• Task to complete
The line containing "right hip: (44, 170)" marks where copying starts, so set down that line and each one after it exactly, through the end of the records.

══════════

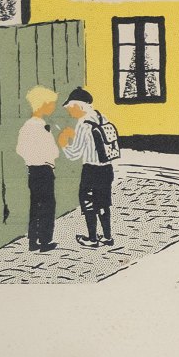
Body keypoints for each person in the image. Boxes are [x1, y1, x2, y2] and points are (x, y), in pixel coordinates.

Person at [58, 87, 117, 247]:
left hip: (91, 170)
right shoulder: (101, 117)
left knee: (88, 202)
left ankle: (92, 239)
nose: (70, 112)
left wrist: (63, 142)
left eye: (71, 108)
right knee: (104, 203)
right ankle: (107, 237)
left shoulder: (83, 124)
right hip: (107, 168)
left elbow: (74, 154)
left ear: (79, 105)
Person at [15, 85, 60, 252]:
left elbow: (20, 149)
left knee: (36, 206)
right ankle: (45, 241)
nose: (53, 107)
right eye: (51, 103)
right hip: (44, 170)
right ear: (43, 104)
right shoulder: (39, 126)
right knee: (47, 206)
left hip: (33, 171)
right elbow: (52, 151)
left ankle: (33, 241)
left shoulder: (28, 125)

══════════

• Result below
right hip: (44, 170)
right ear: (43, 104)
right shoulder: (39, 126)
right knee: (47, 206)
left hip: (33, 171)
right elbow: (52, 151)
left ankle: (33, 241)
left shoulder: (28, 125)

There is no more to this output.